Yeni Doğan Buzağıların Beslenmesi

Yeni Doğan Buzağıların Beslenmesi
Haber Prof. Dr. İsmet Türkmen
February 14, 2013

Buzağıların sağlıklı bir şekilde gelişmeleri onlara uygulanan bakım ve besleme yöntemleri ile yakından ilişkilidir. Hatalı bakım ve besleme buzağıların performanslarını etkiler...

Buzağıların hayatta kalmaları ve sağlıklı bir şekilde gelişmeleri onlara uygulanan bakım ve besleme yöntemleri ile yakından ilişkilidir. Hatalı bakım ve besleme uygulamaları buzağıların ileri yaşlardaki performanslarını oldukça etkilemektedir. Örneğin hatalı bakım ve besleme yapılan bir erkek buzağı ileriki yaşlarda besiye alındığında kesim olgunluğuna gelme zamanı doğru bakılıp beslenen buzağılara göre birkaç ay uzayabilmektedir.
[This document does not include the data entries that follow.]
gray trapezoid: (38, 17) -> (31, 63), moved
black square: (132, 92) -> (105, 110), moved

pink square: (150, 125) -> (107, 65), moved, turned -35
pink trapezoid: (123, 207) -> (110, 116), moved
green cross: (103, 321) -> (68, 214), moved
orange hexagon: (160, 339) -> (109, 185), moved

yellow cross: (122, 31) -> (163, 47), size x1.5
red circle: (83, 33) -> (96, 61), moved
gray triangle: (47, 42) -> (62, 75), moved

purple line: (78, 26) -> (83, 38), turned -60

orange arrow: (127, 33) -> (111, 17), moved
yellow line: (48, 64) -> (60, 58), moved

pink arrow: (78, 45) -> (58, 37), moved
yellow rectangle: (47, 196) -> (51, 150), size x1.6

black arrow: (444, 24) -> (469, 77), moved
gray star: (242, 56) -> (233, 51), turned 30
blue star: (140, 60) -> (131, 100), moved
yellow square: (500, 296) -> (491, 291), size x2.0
Yine hatalı beslenen bir dişi buzağı inek olduğu dönemde daha az süt verebilmektedir.

Yeni doğmuş bir buzağıya yapılacak besleme uygulamaları için iki hedef vardır.

Bunlar;

1. Hedef: Buzağının hayatta kalmasını sağlamak

2. Hedef: Bir an önce işkembe gelişiminin sağlanmasıdır.

İleride daha sağlıklı ve performansı yüksek besi ya da süt sığırlarının elde edilmesi için söylediğimiz bu hedeflere azami ölçüde ulaşılmalıdır.

1. Hedef:

“Buzağının hayatta kalmasını sağlamak”

Yeni doğan bir buzağının hayatta kalmasını sağlamada en önemli husus doğumdan sonra buzağı bakımı ile ilgili gerekli tedbirleri almak ve sağlıklı ve kaliteli bir ağız sütünü bir an önce kendisine sunmaktır.
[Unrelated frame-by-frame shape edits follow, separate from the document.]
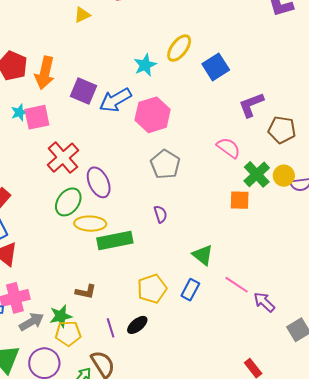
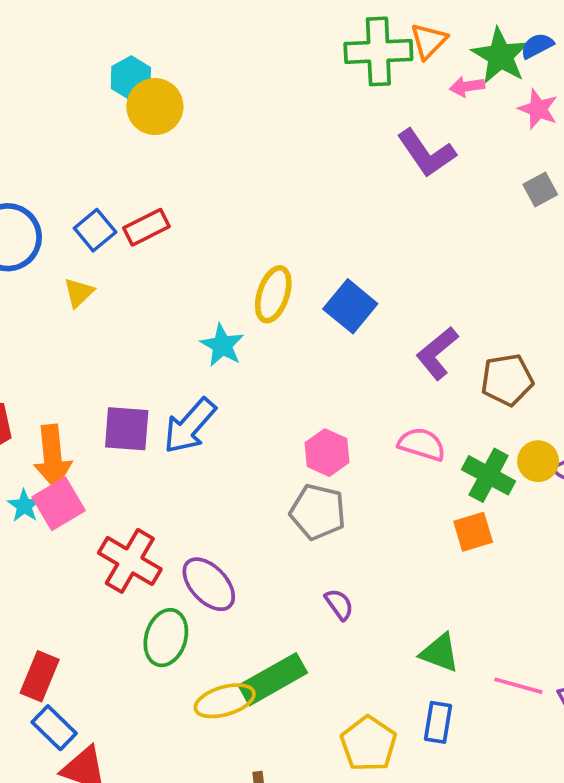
orange arrow: (45, 73) -> (53, 457), moved
pink hexagon: (153, 115) -> (327, 453), moved, size x0.7
yellow ellipse: (90, 224) -> (225, 701), moved

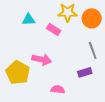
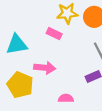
cyan triangle: (29, 20) -> (17, 44), moved, size x1.5

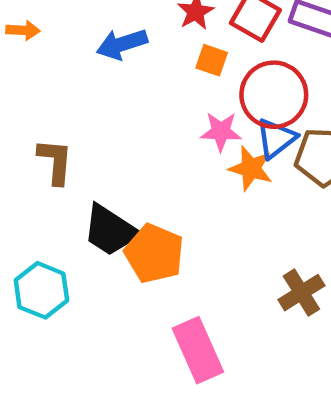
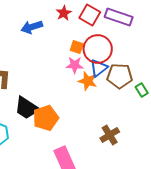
orange square: (212, 60) -> (77, 47), moved
orange pentagon: (154, 253) -> (46, 118), turned 30

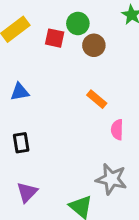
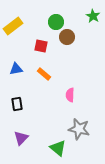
red square: (55, 38) -> (41, 46), moved
orange rectangle: (97, 99) -> (44, 74), moved
pink semicircle: (117, 130) -> (70, 95), moved

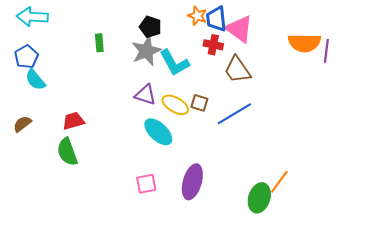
Yeni doğan bir buzağı yaklaşık 1 saat içersinde ayağa kalkar ve anasını emmeye çalışır. Buzağı emmeden önce anasının meme başları ve memenin etrafı ılık sabunlu suyla yıkanıp temiz bir bezle kurulanmalıdır.

Ağız Sütü ve Önemi:

Ağız sütü yeni doğan bir buzağıya verilecek ilk ve en önemli gıdadır. Çünkü bu süt bir başka şekilde sağlanması mümkün olmayan bağışıklık maddelerini içerir. Bağışıklık maddeleri buzağının sağlığı ve yaşama gücü üzerine oldukça etkilidir. Buzağılar enfeksiyöz hastalıklara karşı çok az ya da hiç bağışık olmayan bir biçimde doğarlar. Böylece buzağılar ancak ağız sütünü içerek pek çok enfeksiyöz hastalığa karşı direnç sağlarlar. Ağız sütü buzağıları özellikle solunum sistemi hastalıklarına ve isale karşı korur. Yapılan çalışmalarda kaliteli ve yeterli miktarda ağız sütü alan buzağıların ilk 3 aylık yaşam döneminde hayatta kalma oranı % 95 iken, yetersiz ya da hiç ağız sütü içmeyenlerde bu oran % 30 olarak bulunmuştur. Bu sebepten buzağının zamanında ve yeterli miktarda ağız sütü içerek sağladığı bağışıklık onun hayatta kalması için çok önemlidir.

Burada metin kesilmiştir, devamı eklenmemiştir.